Assignment: From the first line to the last, output the data exactly as it stands, minus its pictures.

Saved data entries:
"""

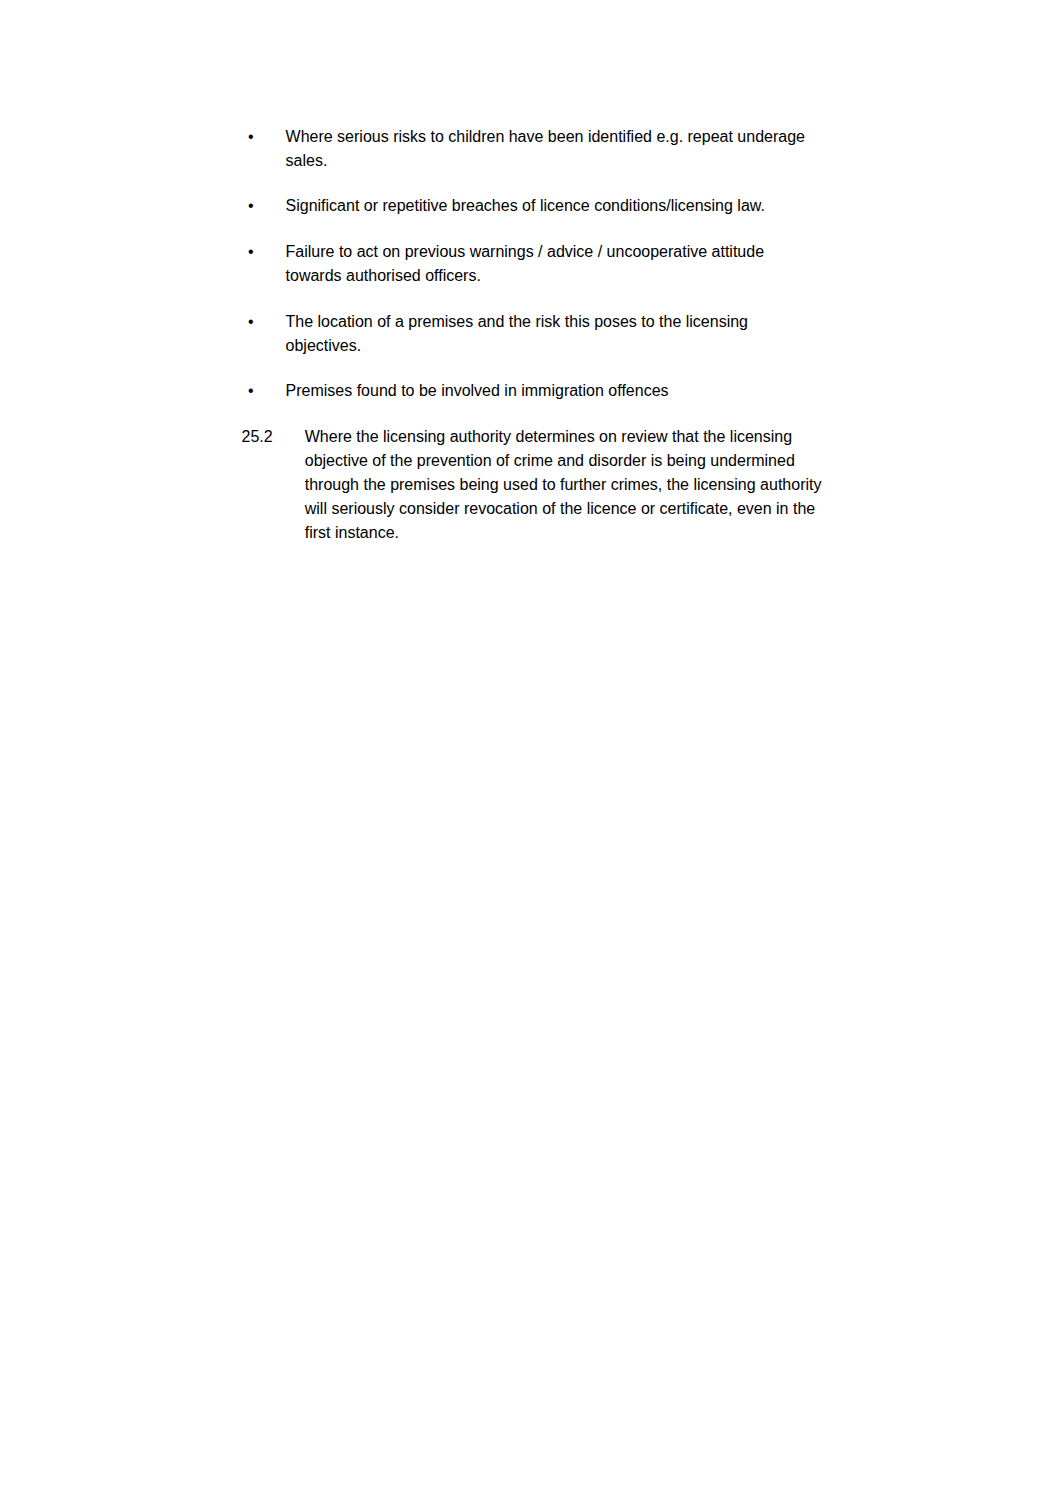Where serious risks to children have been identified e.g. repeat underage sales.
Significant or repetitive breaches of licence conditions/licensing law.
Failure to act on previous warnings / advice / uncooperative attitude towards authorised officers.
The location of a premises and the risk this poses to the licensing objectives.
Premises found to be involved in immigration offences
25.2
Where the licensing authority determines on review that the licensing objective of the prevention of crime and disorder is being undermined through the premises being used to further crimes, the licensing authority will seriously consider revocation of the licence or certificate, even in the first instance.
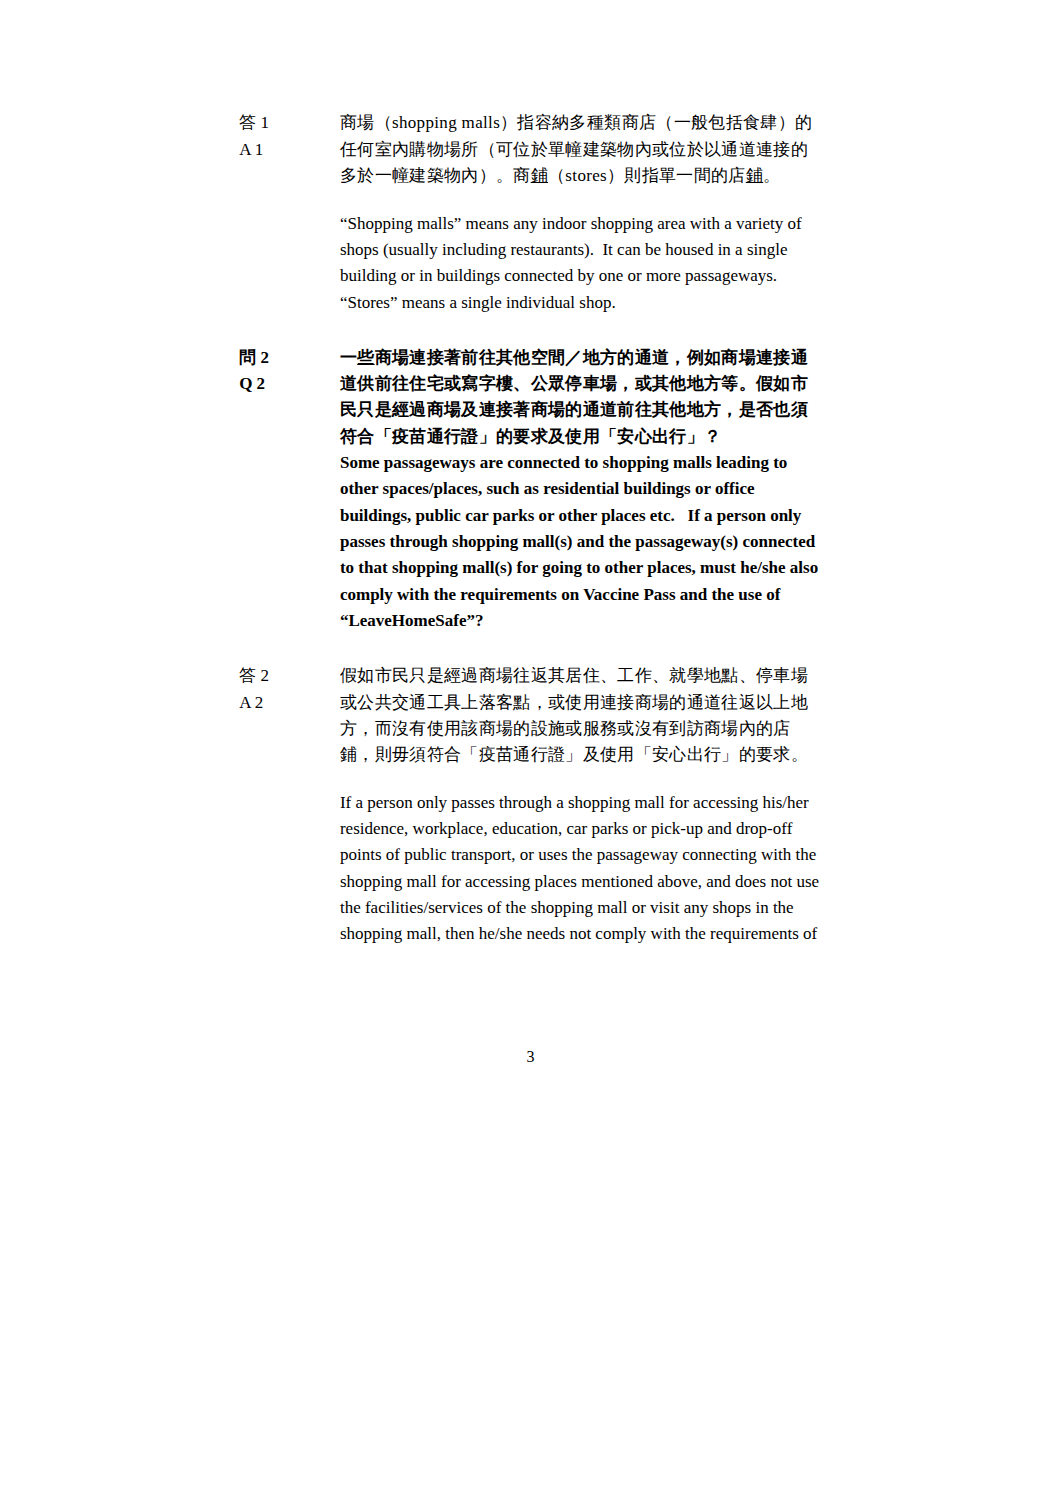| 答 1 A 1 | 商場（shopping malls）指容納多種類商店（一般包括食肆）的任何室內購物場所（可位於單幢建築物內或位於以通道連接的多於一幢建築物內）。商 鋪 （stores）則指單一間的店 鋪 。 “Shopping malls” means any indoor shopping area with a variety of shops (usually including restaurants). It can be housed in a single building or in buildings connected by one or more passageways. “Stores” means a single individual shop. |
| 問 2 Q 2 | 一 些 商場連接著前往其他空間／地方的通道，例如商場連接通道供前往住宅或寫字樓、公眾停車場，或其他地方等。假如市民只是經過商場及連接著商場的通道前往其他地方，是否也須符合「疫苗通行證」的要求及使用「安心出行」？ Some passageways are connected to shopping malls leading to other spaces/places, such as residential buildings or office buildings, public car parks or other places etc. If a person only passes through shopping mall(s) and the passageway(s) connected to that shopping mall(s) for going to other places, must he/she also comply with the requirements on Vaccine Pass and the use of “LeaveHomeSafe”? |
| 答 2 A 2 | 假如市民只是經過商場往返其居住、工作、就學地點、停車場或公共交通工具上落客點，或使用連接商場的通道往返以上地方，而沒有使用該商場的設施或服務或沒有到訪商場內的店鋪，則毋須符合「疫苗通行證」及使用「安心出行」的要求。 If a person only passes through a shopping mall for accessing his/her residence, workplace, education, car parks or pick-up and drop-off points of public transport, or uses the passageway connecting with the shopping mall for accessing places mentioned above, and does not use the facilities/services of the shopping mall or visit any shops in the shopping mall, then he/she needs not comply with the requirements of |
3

"""

Solution to this task:
Where serious risks to children have been identified e.g. repeat underage sales.
Significant or repetitive breaches of licence conditions/licensing law.
Failure to act on previous warnings / advice / uncooperative attitude towards authorised officers.
The location of a premises and the risk this poses to the licensing objectives.
Premises found to be involved in immigration offences
25.2
Where the licensing authority determines on review that the licensing objective of the prevention of crime and disorder is being undermined through the premises being used to further crimes, the licensing authority will seriously consider revocation of the licence or certificate, even in the first instance.
| 答 1 A 1 | 商場（shopping malls）指容納多種類商店（一般包括食肆）的任何室內購物場所（可位於單幢建築物內或位於以通道連接的多於一幢建築物內）。商 鋪 （stores）則指單一間的店 鋪 。 “Shopping malls” means any indoor shopping area with a variety of shops (usually including restaurants). It can be housed in a single building or in buildings connected by one or more passageways. “Stores” means a single individual shop. |
| 問 2 Q 2 | 一 些 商場連接著前往其他空間／地方的通道，例如商場連接通道供前往住宅或寫字樓、公眾停車場，或其他地方等。假如市民只是經過商場及連接著商場的通道前往其他地方，是否也須符合「疫苗通行證」的要求及使用「安心出行」？ Some passageways are connected to shopping malls leading to other spaces/places, such as residential buildings or office buildings, public car parks or other places etc. If a person only passes through shopping mall(s) and the passageway(s) connected to that shopping mall(s) for going to other places, must he/she also comply with the requirements on Vaccine Pass and the use of “LeaveHomeSafe”? |
| 答 2 A 2 | 假如市民只是經過商場往返其居住、工作、就學地點、停車場或公共交通工具上落客點，或使用連接商場的通道往返以上地方，而沒有使用該商場的設施或服務或沒有到訪商場內的店鋪，則毋須符合「疫苗通行證」及使用「安心出行」的要求。 If a person only passes through a shopping mall for accessing his/her residence, workplace, education, car parks or pick-up and drop-off points of public transport, or uses the passageway connecting with the shopping mall for accessing places mentioned above, and does not use the facilities/services of the shopping mall or visit any shops in the shopping mall, then he/she needs not comply with the requirements of |
3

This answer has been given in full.